From 029c8566e424b44e64da70c6fb532caace9c7d54 Mon Sep 17 00:00:00 2001
From: Yifan Yang <64255737+yfyeung@users.noreply.github.com>
Date: Fri, 3 Feb 2023 17:49:54 +0800
Subject: [PATCH] Small fix for frame_reducer.py (#871)

---
 .../ASR/pruned_transducer_stateless7_ctc_bs/frame_reducer.py | 5 ++++-
 1 file changed, 4 insertions(+), 1 deletion(-)

diff --git a/egs/librispeech/ASR/pruned_transducer_stateless7_ctc_bs/frame_reducer.py b/egs/librispeech/ASR/pruned_transducer_stateless7_ctc_bs/frame_reducer.py
index 4a19edf66..bc3fc57eb 100644
--- a/egs/librispeech/ASR/pruned_transducer_stateless7_ctc_bs/frame_reducer.py
+++ b/egs/librispeech/ASR/pruned_transducer_stateless7_ctc_bs/frame_reducer.py
@@ -44,6 +44,7 @@ class FrameReducer(nn.Module):
         x: torch.Tensor,
         x_lens: torch.Tensor,
         ctc_output: torch.Tensor,
+        blank_id: int = 0,
     ) -> Tuple[torch.Tensor, torch.Tensor]:
         """
         Args:
@@ -54,6 +55,8 @@ class FrameReducer(nn.Module):
               `x` before padding.
             ctc_output:
               The CTC output with shape [N, T, vocab_size].
+            blank_id:
+              The blank id of ctc_output.
         Returns:
             out:
               The frame reduced encoder output with shape [N, T', C].

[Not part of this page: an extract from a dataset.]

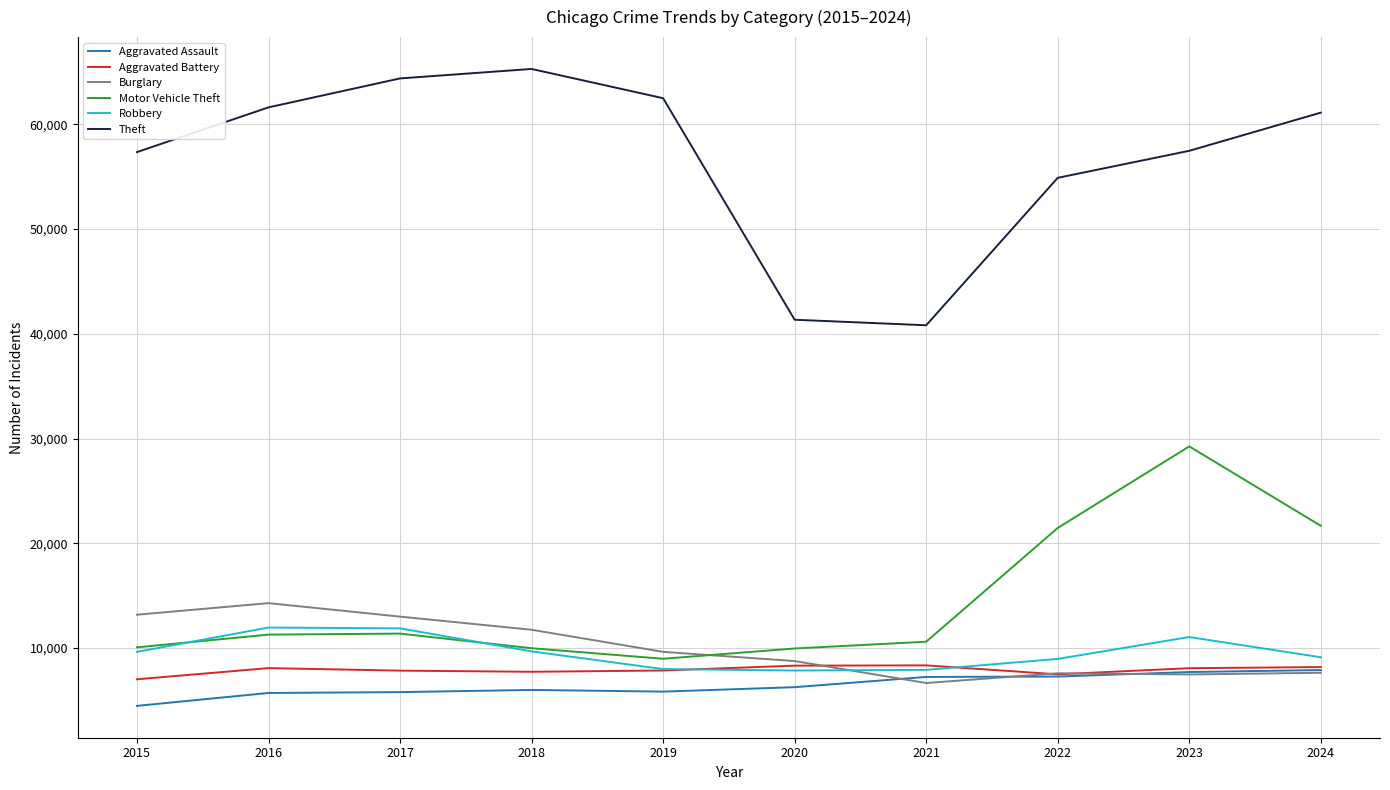

Is the value of Motor Vehicle Theft at 2021 greater than the value of Aggravated Assault at 2024?

Yes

@@ -65,7 +68,7 @@ class FrameReducer(nn.Module):
         N, T, C = x.size()
 
         padding_mask = make_pad_mask(x_lens)
-        non_blank_mask = (ctc_output[:, :, 0] < math.log(0.9)) * (~padding_mask)
+        non_blank_mask = (ctc_output[:, :, blank_id] < math.log(0.9)) * (~padding_mask)
 
         out_lens = non_blank_mask.sum(dim=1)
         max_len = out_lens.max()